Top of Extracted records
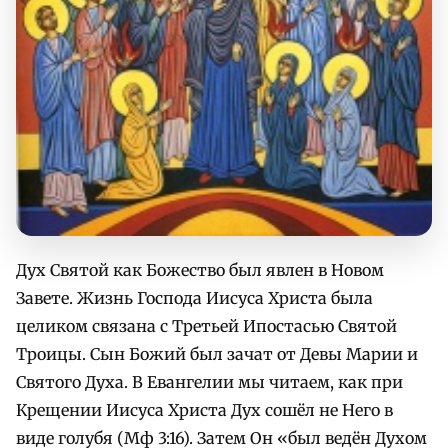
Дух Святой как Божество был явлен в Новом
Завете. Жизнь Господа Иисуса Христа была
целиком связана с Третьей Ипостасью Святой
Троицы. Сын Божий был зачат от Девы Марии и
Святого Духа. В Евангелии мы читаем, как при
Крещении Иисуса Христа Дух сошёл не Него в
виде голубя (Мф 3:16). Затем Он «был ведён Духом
Bottom of Extracted records
Top of Extracted records
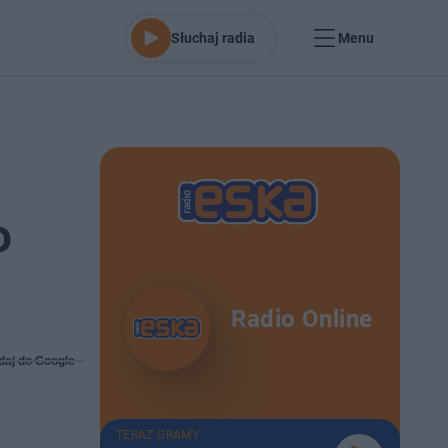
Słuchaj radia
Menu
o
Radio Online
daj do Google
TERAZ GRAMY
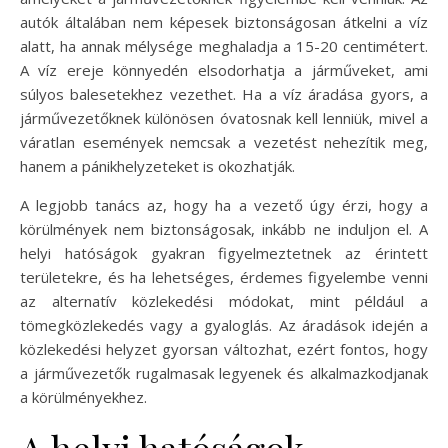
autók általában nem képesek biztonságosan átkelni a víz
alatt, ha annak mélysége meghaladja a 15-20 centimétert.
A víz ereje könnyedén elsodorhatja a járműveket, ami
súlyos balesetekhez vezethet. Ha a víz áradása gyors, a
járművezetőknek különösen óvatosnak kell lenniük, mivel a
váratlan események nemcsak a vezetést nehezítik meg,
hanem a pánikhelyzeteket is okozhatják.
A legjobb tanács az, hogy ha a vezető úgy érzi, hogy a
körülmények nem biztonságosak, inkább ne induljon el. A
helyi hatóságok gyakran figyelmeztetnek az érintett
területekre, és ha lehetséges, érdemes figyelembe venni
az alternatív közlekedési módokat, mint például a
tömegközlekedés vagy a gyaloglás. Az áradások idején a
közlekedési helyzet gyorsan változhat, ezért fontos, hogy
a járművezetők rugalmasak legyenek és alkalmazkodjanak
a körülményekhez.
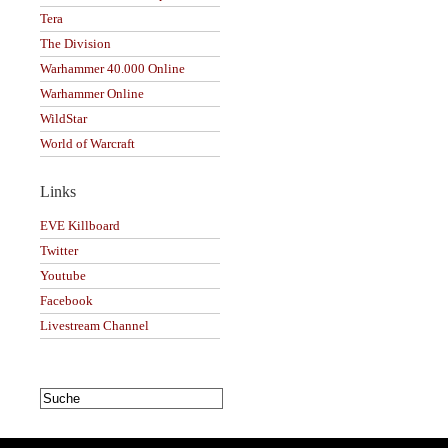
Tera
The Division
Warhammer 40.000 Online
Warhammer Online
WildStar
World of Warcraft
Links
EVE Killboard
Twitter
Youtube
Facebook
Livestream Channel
Bottom of Extracted records
Top of Extracted records
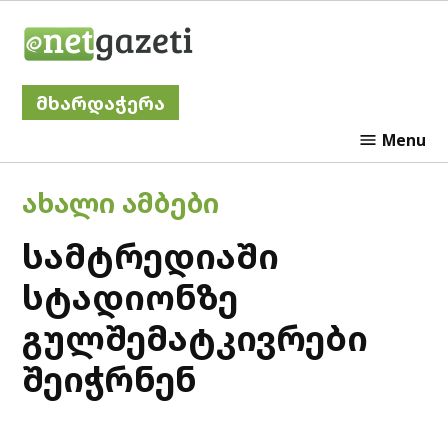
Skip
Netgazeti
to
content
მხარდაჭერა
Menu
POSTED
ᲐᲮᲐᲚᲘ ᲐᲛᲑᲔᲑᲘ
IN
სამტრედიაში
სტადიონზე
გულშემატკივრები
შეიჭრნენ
Bottom of Extracted records
**Assigned task:** Please reproduce word for word everything in the data above from the line containing "Дух Святой как Божество был явлен в Новом" down to the line containing "виде голубя (Мф", with both of those lines included.

**Your response:**
Дух Святой как Божество был явлен в Новом
Завете. Жизнь Господа Иисуса Христа была
целиком связана с Третьей Ипостасью Святой
Троицы. Сын Божий был зачат от Девы Марии и
Святого Духа. В Евангелии мы читаем, как при
Крещении Иисуса Христа Дух сошёл не Него в
виде голубя (Мф 3:16). Затем Он «был ведён Духом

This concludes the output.